# M&P 15 problems HELP!



## Kyle1337

I just recently purchased a Smith and Wesson M&P15 ORC. I took it to the range right out of the box, I slap a fresh mag in with .55GR .223 winchester rounds I fired the first shot, and then pull the trigger again...nothing, I look I see the round is jammed, the tip of the round seems to be snagged on the lip of the chamber, I clear it, not thinking much of it, same thing, again, I get a few more shots off, then again, and again, a few more shots, again again and again. 

At this point I'm thinking maybe I should have cleaned it before I took it out to the range, so I went home and cleaned the crap out of it. Took it back out to the range the next day, same thing. Now I'm thinking, maybe it's the rounds. I spoke with my local gunsmith he says he's unsure, but it's not the rounds, try different mags maybe. I did that, still the same problem. I'm not holding it by the mag, but where I'm supposed to so its not that either. 

A week goes buy, I buy some dummy rounds to fool around with mags and cycling action. still the same problem even with dummy rounds. It appears that the magazines aren't sitting high enough in the chamber so the feed is barely clipping the bullet causing it to snag on the most bottom portion of the chamber or the "teeth" I just need to know if this is a "break in" problem or I need to send the gun back to S&W. Please help.


----------



## Baldy

Call S&W and they will tell you how to go about shipping it back. They will pay for it if it is a defect in the rifle. Good luck.:smt1099

How can I get my S&W handgun repaired? 
Please contact our Customer Support Center for instructions on how to return your handgun for repair: 1-800-331-0852 (Inside USA) 8:00 a.m. to 8:00 p.m. Eastern Standard Time (Monday - Friday). Customers outside the USA may contact the International Warranty Service Center nearest you.


----------



## DJ Niner

Before I'd recommend sending it back, I'd try it with at least 3 types/brands of ammo, and using three or more magazines (preferably mags known to be reliable in other, similar weapons).
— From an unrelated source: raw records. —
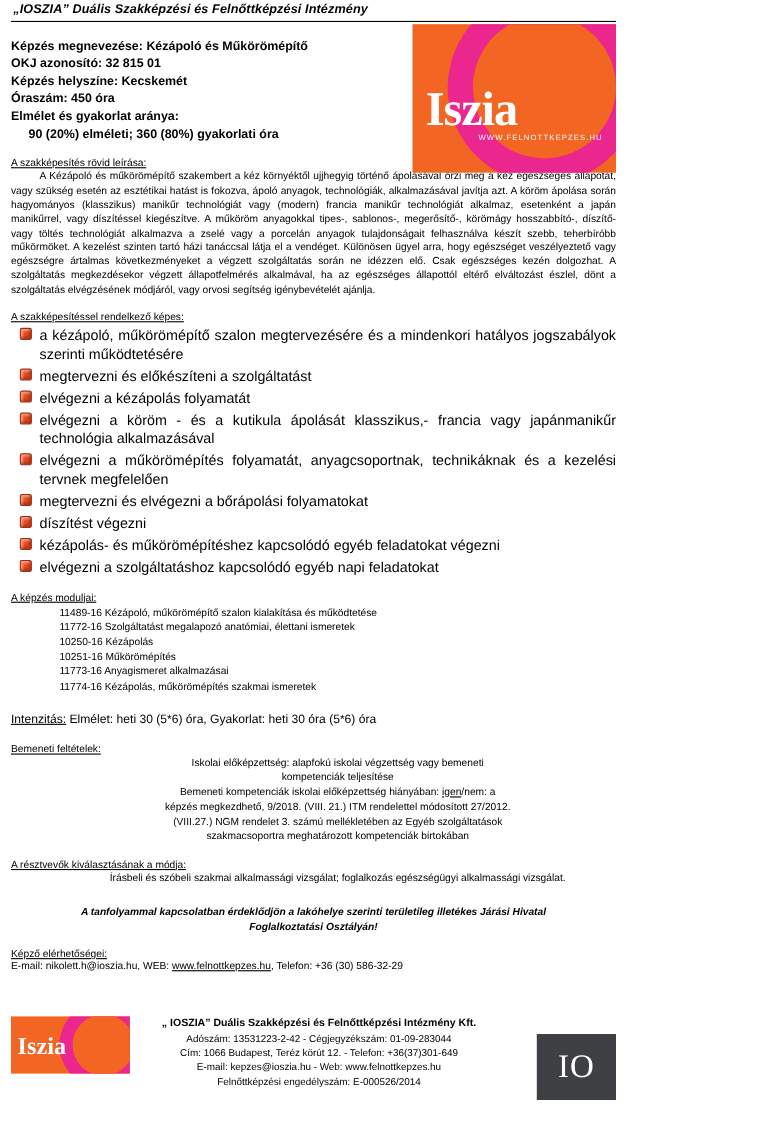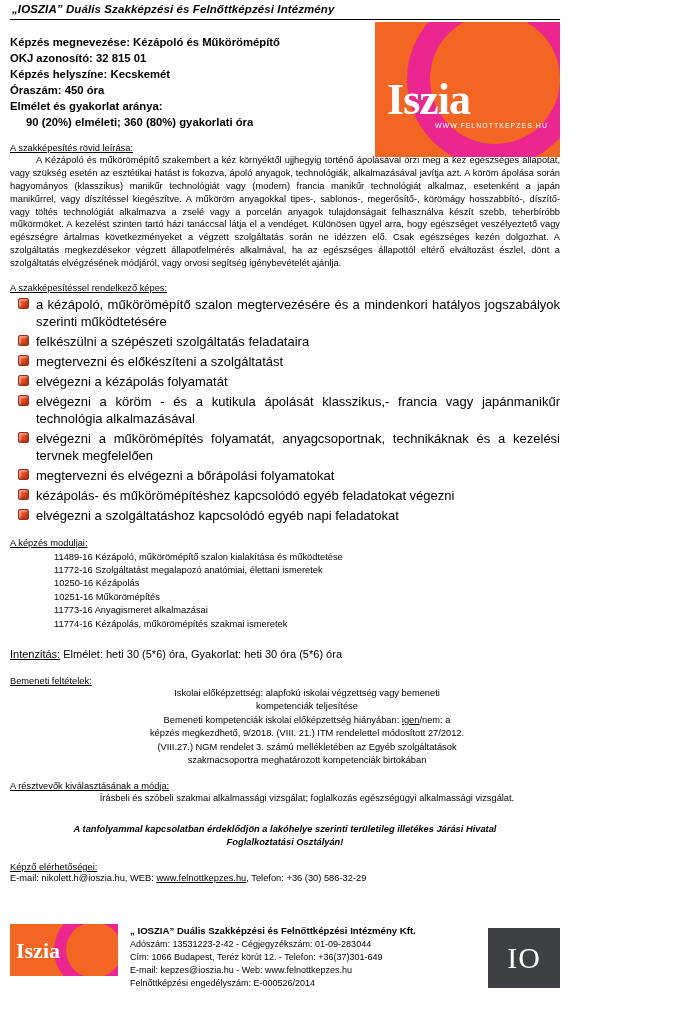--- a/index.html
+++ b/index.html
@@ -245,7 +245,6 @@
     <div class="sec-title">A szakképesítéssel rendelkező képes:</div>
     <ul class="bullets">
       <li>a kézápoló, műkörömépítő szalon megtervezésére és a mindenkori hatályos jogszabályok szerinti működtetésére</li>
-      <li>felkészülni a szépészeti szolgáltatás feladataira</li>
       <li>megtervezni és előkészíteni a szolgáltatást</li>
       <li>elvégezni a kézápolás folyamatát</li>
       <li>elvégezni a köröm - és a kutikula ápolását klasszikus,- francia vagy japánmanikűr technológia alkalmazásával</li>

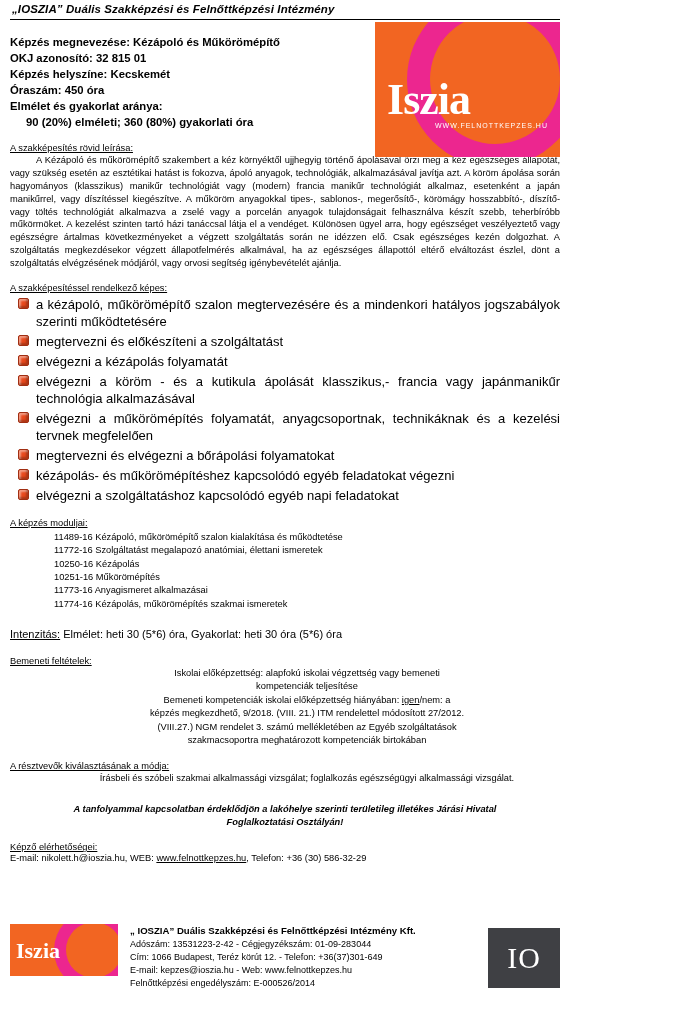--- a/index.html
+++ b/index.html
@@ -250,6 +250,7 @@
       <li>elvégezni a köröm - és a kutikula ápolását klasszikus,- francia vagy japánmanikűr technológia alkalmazásával</li>
       <li>elvégezni a műkörömépítés folyamatát, anyagcsoportnak, technikáknak és a kezelési tervnek megfelelően</li>
       <li>megtervezni és elvégezni a bőrápolási folyamatokat</li>
+      <li>díszítést végezni</li>
       <li>kézápolás- és műkörömépítéshez kapcsolódó egyéb feladatokat végezni</li>
       <li>elvégezni a szolgáltatáshoz kapcsolódó egyéb napi feladatokat</li>
     </ul>

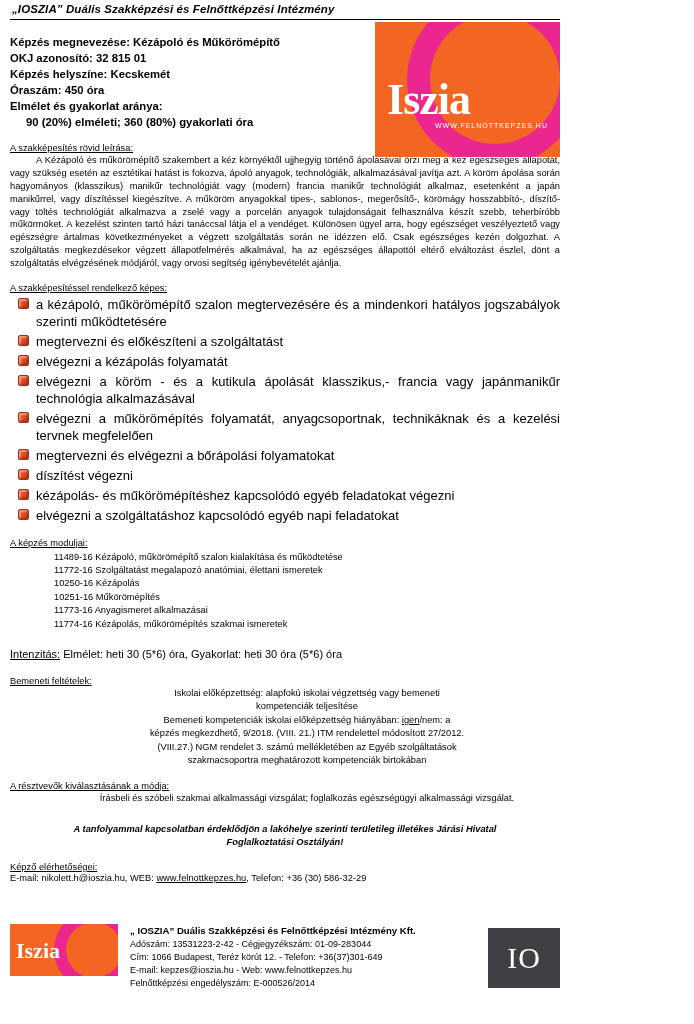--- a/index.html
+++ b/index.html
@@ -193,6 +193,7 @@
   .footer-center {
     position: absolute;
     left: 120px; right: 110px; top: 0;
+    text-align: center;
     font-size: 9px;
     line-height: 1.45;
   }

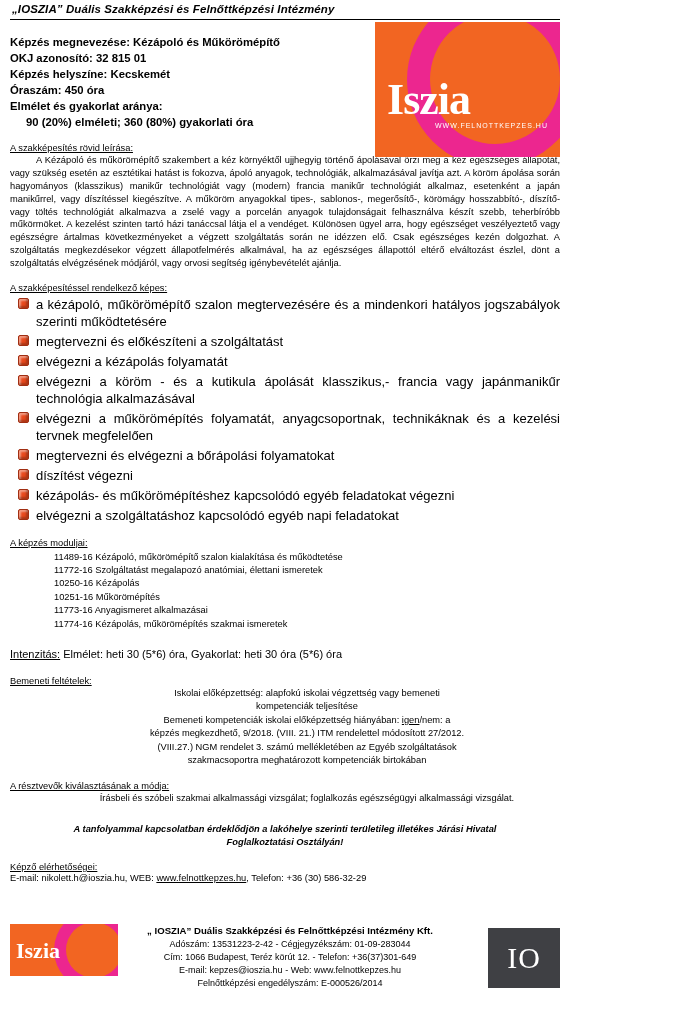--- a/index.html
+++ b/index.html
@@ -200,7 +200,7 @@
   .footer-center .fc-title { font-weight: bold; font-size: 9.6px; }
   .footer-right {
     position: absolute;
-    right: 0; top: 4px;
+    right: 0; top: 16px;
     width: 72px; height: 60px;
     background: #3F4044;
     color: #fff;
Cleaning alone may not do it; you also need to make sure it is well-lubricated. Friction, especially in a new semi-automatic firearm, can cause slow cycling and many other related functioning problems, so lube it well for best results. After it is broken-in, you will probably be able to reduce the amount of lube needed for reliable functioning. My older Colt AR can run nearly bone-dry for 100s of shots with no problems.


----------



## Kyle1337

So I finally decide, I'd take it to the gunsmith have him look at it once more before I mail it off. He took a look and decided to shave down/smooth the teeth to the chamber or the feed ramp as being a brand new rifle they were 90degree angles or very sharp angles. Anyway, I took it out today to shoot, it does jam like that about every 10th rounds now, in other words a hell of alot less, I feel at this point it was just a break in issue and the rounds were going to smooth that out over time anyway, I just sped it up a little. So not going to mail off to S&W just yet, I'm going to put another 200-500 rnds through it, if it still does it considerably after that, I'll once again consider mailing it back. Thanks for the input people. Appreciate it.


----------



## tschmittel

I sent a pistol back to S&W. It went well. I got it back fast. They will send you a pre paid postage sticker for UPS. It will cost you nothing. Once every 100 rounds would be too much for me.


----------